Le gouvernement avait récemment présenté un projet de loi novateur visant à améliorer l'accompagnement des personnes en fin de vie. Ce texte, en réponse à une forte demande sociétale, introduisait des dispositifs significatifs tels que la création de maisons d'accompagnement et l'aide à mourir pour les malades atteints de pathologies incurables.

On vous en dit plus...

Création de maisons d'accompagnement

Le projet de loi propose la création de maisons d'accompagnement, des structures médico-sociales intermédiaires entre le domicile et l'hôpital. Ces établissements accueilleront les personnes en fin de vie lorsque le retour à domicile est impossible ou inadapté. Elles offriront un environnement de soins palliatifs élargi, incluant l'accompagnement psychologique, la musicothérapie, les massages et autres soutiens nécessaires. Financé par l'Assurance maladie et un forfait journalier à la charge des patients, ce dispositif vise à offrir un cadre de vie apaisant et adapté aux besoins des malades et de leurs proches.
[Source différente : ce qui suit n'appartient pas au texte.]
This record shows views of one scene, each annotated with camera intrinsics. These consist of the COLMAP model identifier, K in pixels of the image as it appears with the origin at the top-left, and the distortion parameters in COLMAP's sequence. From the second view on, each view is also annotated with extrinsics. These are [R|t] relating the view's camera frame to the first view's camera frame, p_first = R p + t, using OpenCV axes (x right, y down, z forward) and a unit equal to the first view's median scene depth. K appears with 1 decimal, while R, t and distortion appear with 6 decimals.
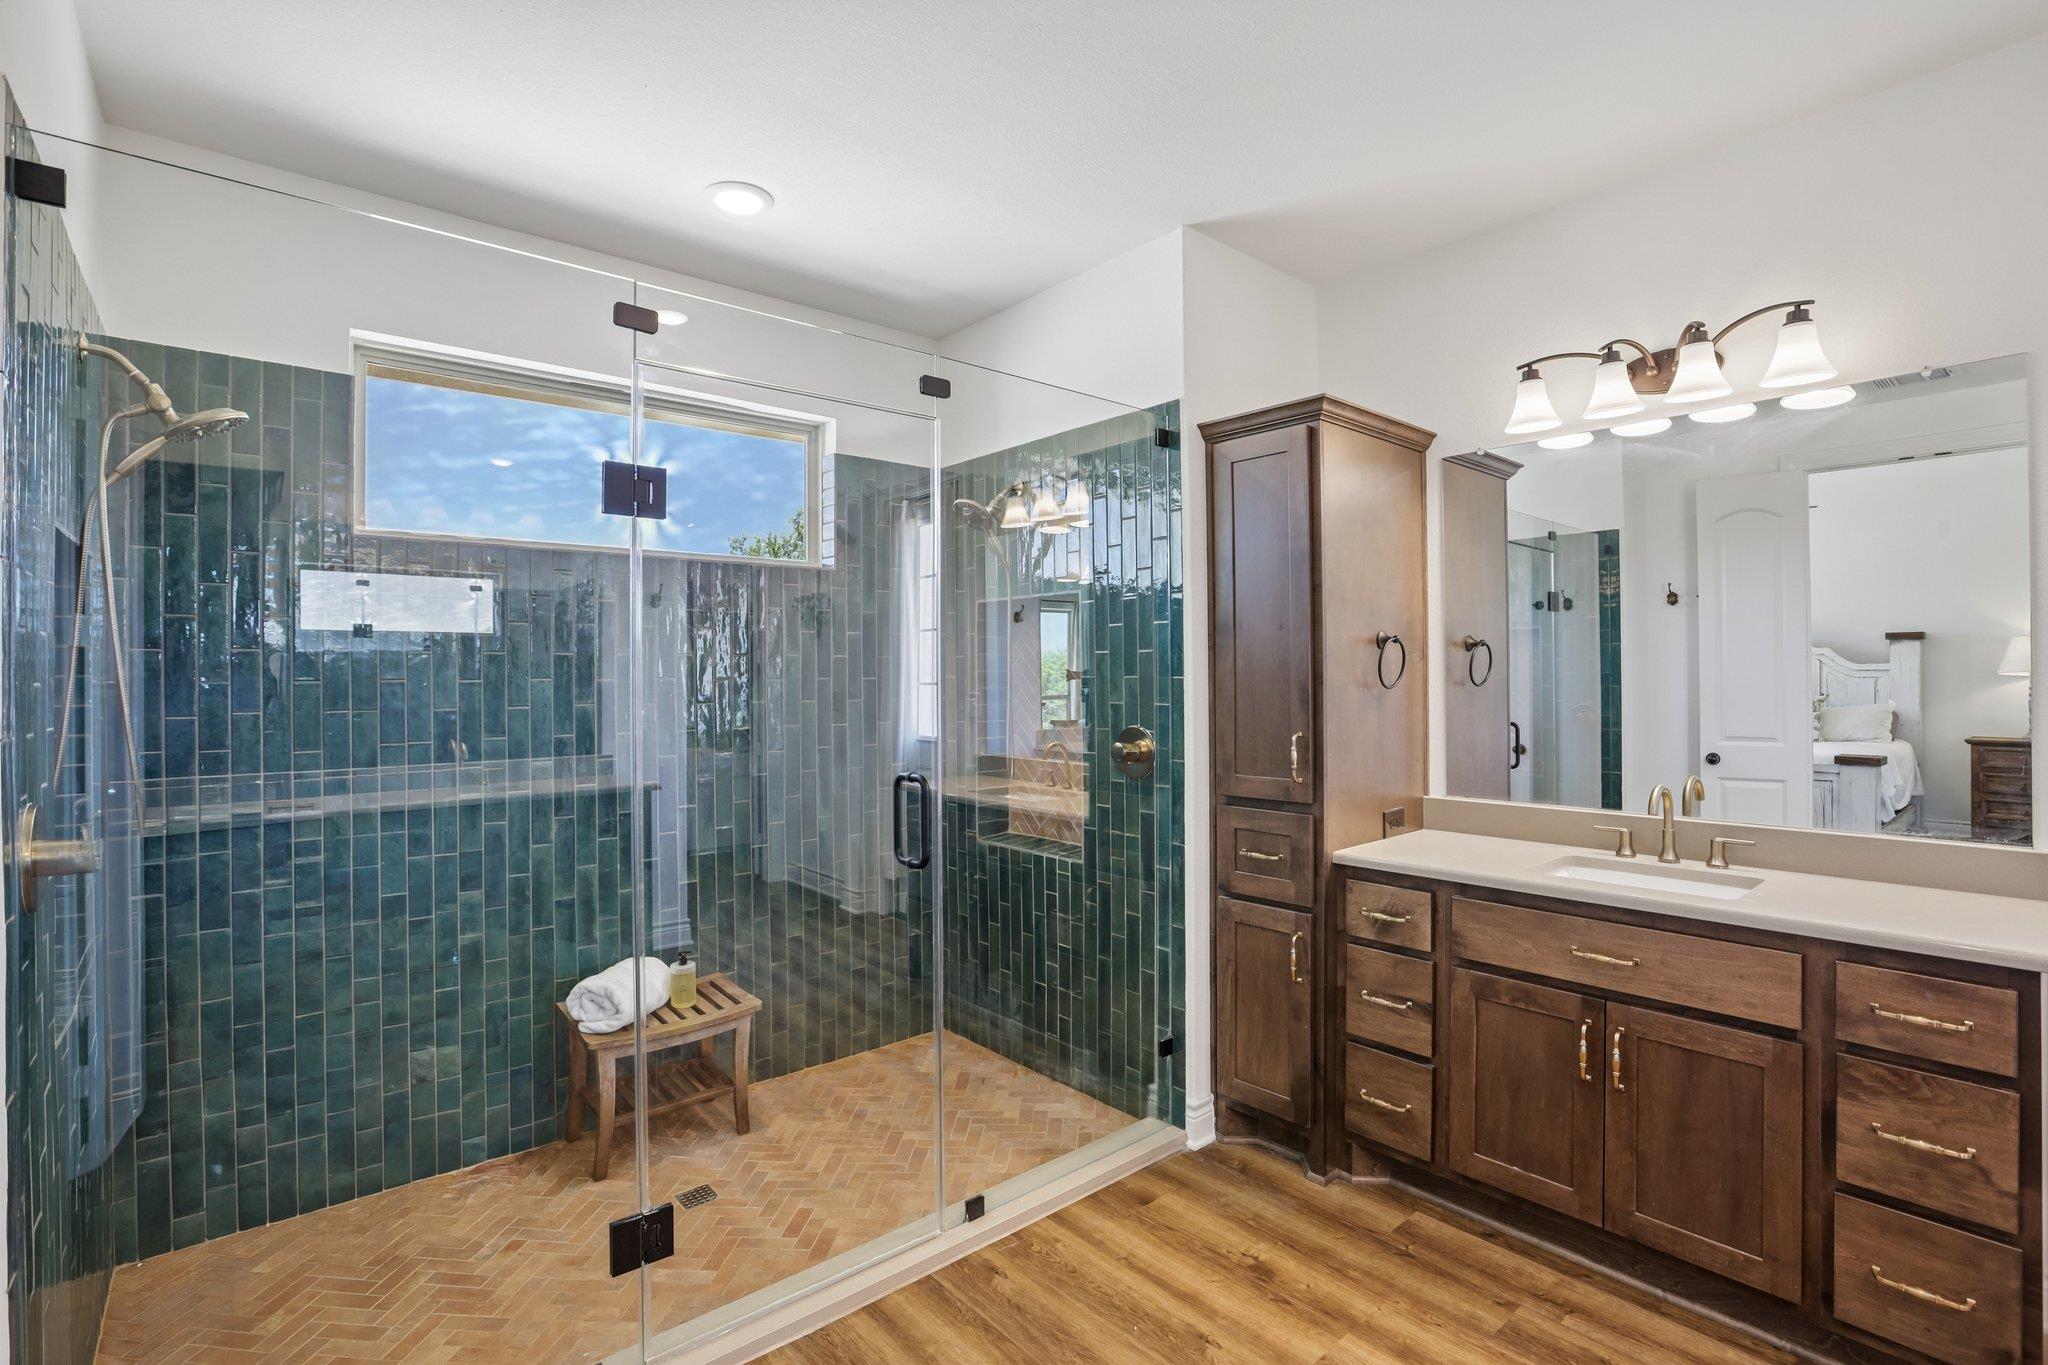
lens RADIAL K [[967.7, 0, 1040.1], [0, 967.7, 671.9], [0, 0, 1]] dist [-0.040125, 0.010757]
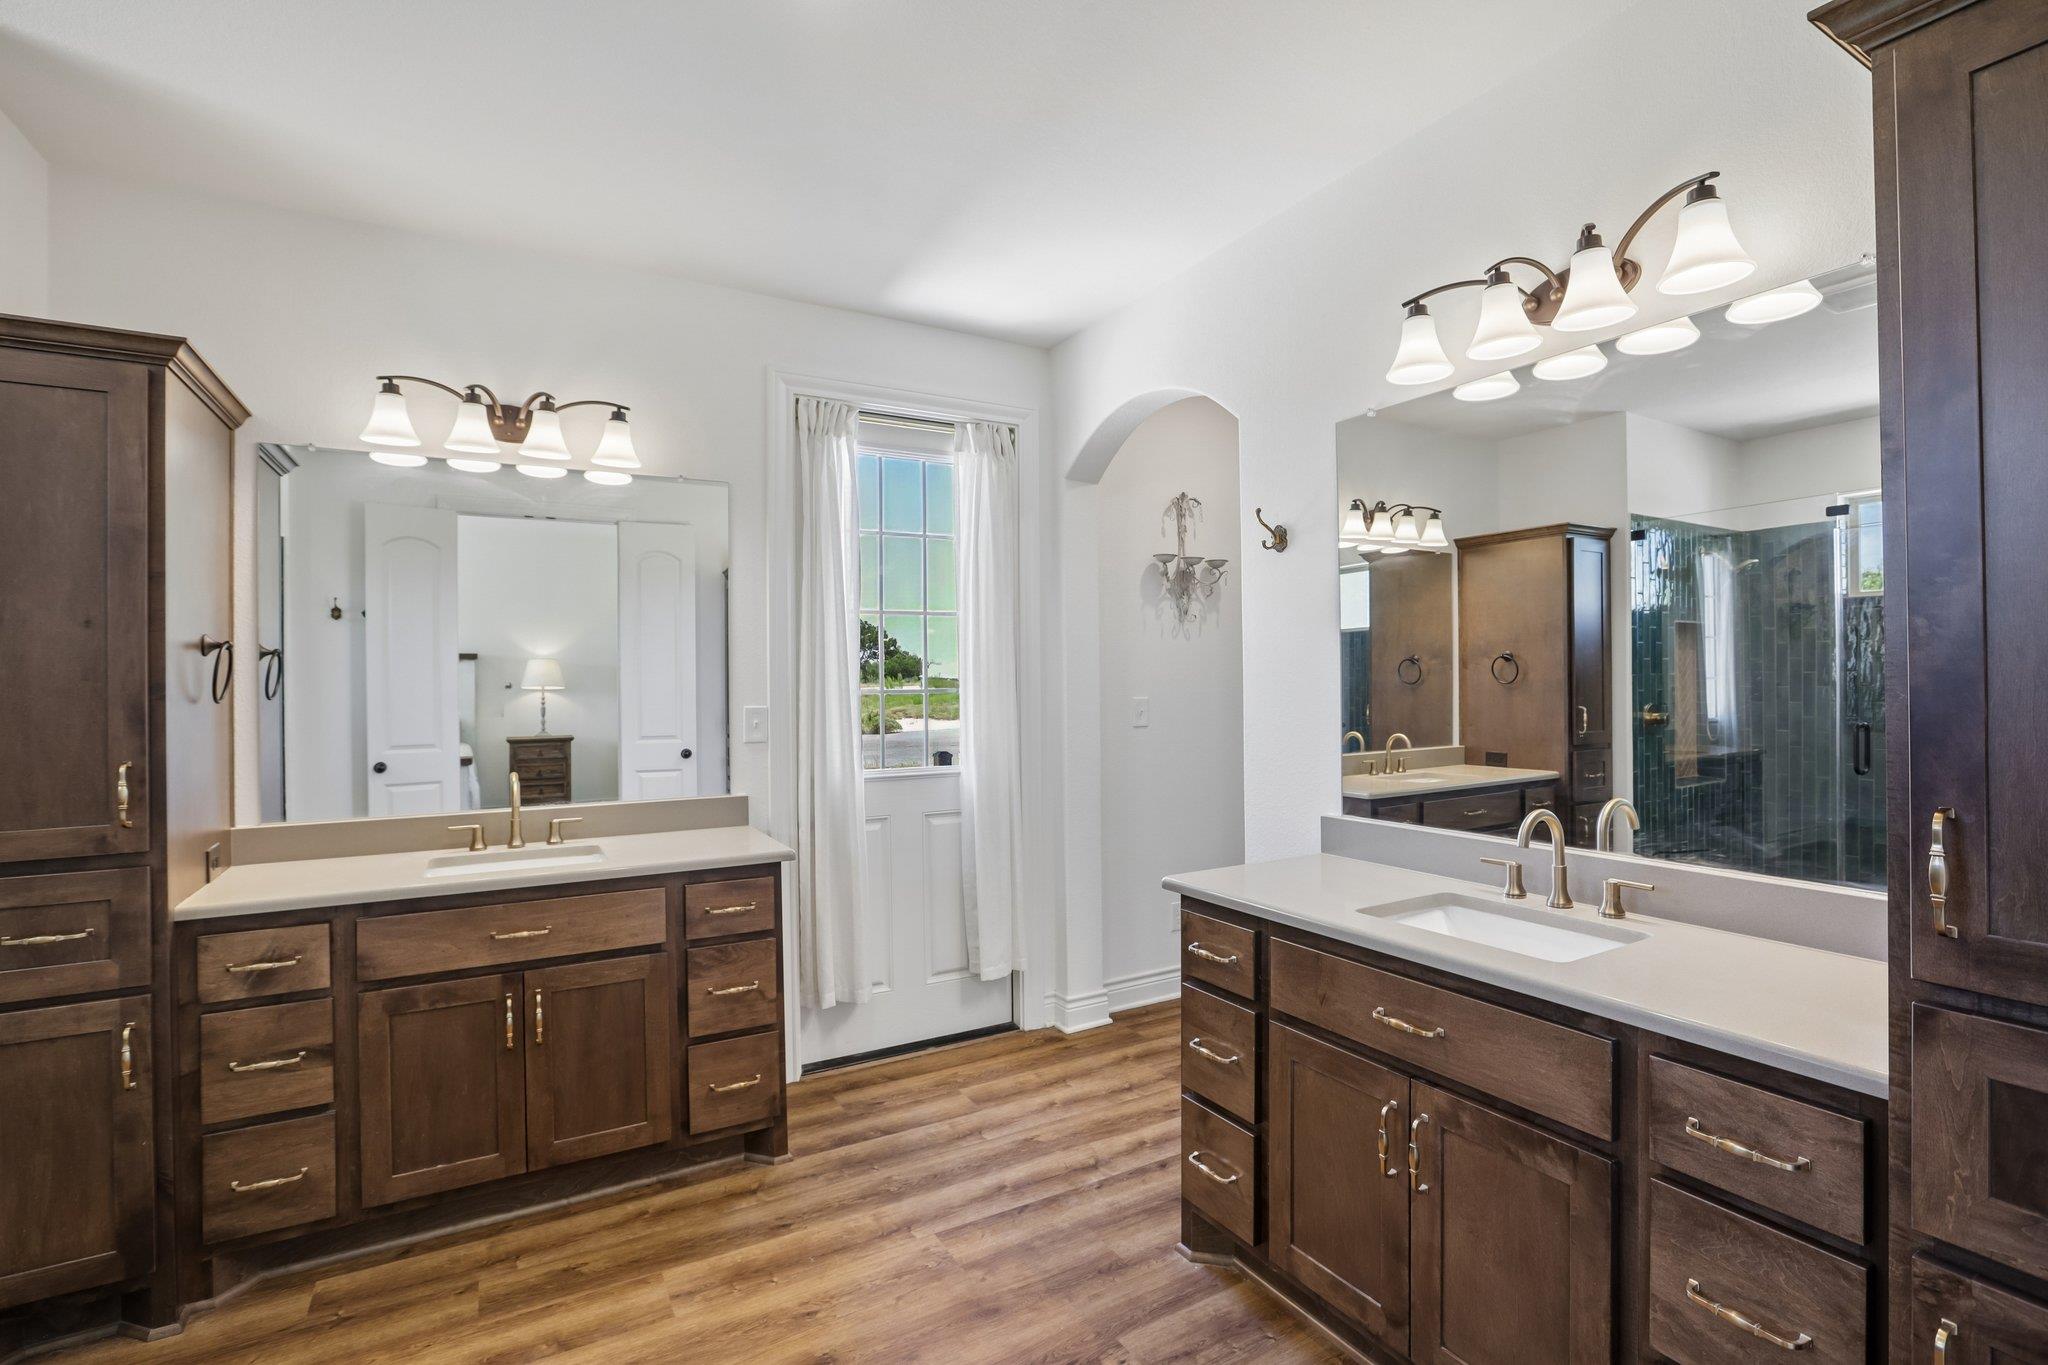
lens RADIAL K [[967.7, 0, 1045.0], [0, 967.7, 668.7], [0, 0, 1]] dist [-0.040125, 0.010757]
pose [[0.154118, 0.017253, 0.987902, -0.396042], [0.003579, 0.999831, -0.018019, 0.005319], [-0.988046, 0.006313, 0.154031, 0.182224]]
Renforcement des directives anticipées

Le projet de loi met également l'accent sur l'amélioration des directives anticipées. Les patients pourront bénéficier d’un temps d’échange pour anticiper, coordonner et suivre leur prise en charge, avec la possibilité d'annexer ces directives à un plan personnalisé d'accompagnement. Ces directives pourront être enregistrées dans l’espace numérique de santé et rendues accessibles à un proche aidant, assurant ainsi une meilleure préparation et prise en compte des souhaits des patients.

Aide à mourir : un cadre strictement encadré

L'un des aspects les plus marquants de ce projet de loi est l'introduction de l'aide à mourir, une mesure encadrée et réservée à certaines conditions strictes. Seuls les adultes, résidents en France, atteints de maladies graves et incurables avec un pronostic vital engagé, pourront en faire la demande. Ils devront être capables de manifester leur volonté de façon libre et éclairée, excluant les personnes dont le discernement est altéré par une maladie psychiatrique.

Procédure et prise en charge

La procédure de l'aide à mourir prévoit la mise à disposition d’une substance létale, que le patient pourra s’administrer lui-même ou se faire administrer par un médecin, un infirmier, un proche ou une personne volontaire. Cette aide sera intégralement prise en charge par l'Assurance maladie. Une clause de conscience permettra aux professionnels de santé de refuser de participer à la procédure, à condition de renvoyer le patient vers un confrère.

Contrôle et sécurité

Une nouvelle commission, placée auprès du ministre chargé de la santé, sera créée pour centraliser les coordonnées des professionnels volontaires et contrôler le dispositif d’accompagnement à l’aide à mourir. La Haute autorité de santé (HAS) et l’Agence nationale de sécurité des médicaments (ANSM) seront chargées d’évaluer les substances létales utilisées, assurant un circuit spécifique et sécurisé pour ces produits.

Décrets d'application et assurance décès

Plusieurs décrets d'application viendront préciser les modalités de mise en œuvre de ce projet de loi. En outre, les contrats d’assurance décès devront obligatoirement couvrir le risque de décès lié à l’aide à mourir, empêchant toute exclusion de couverture liée à une assimilation au suicide.

Perturbations du calendrier législatif

Cependant, le calendrier de ce projet de loi risque d'être perturbé par la dissolution récente de l'Assemblée nationale. Cette situation imprévue pourrait entraîner des retards dans les débats et l'adoption de la loi, nécessitant un réajustement du calendrier législatif. La priorité sera de réorganiser les séances parlementaires pour que ce projet de loi puisse être examiné et adopté dans les meilleurs délais.

Ce projet de loi ambitieux vise à répondre aux besoins des patients en fin de vie et à offrir un cadre législatif adapté et humain à l'accompagnement et à l'aide à mourir. En intégrant les soins palliatifs dans une approche plus globale des soins d'accompagnement, il cherche à garantir une fin de vie digne et respectueuse des choix individuels.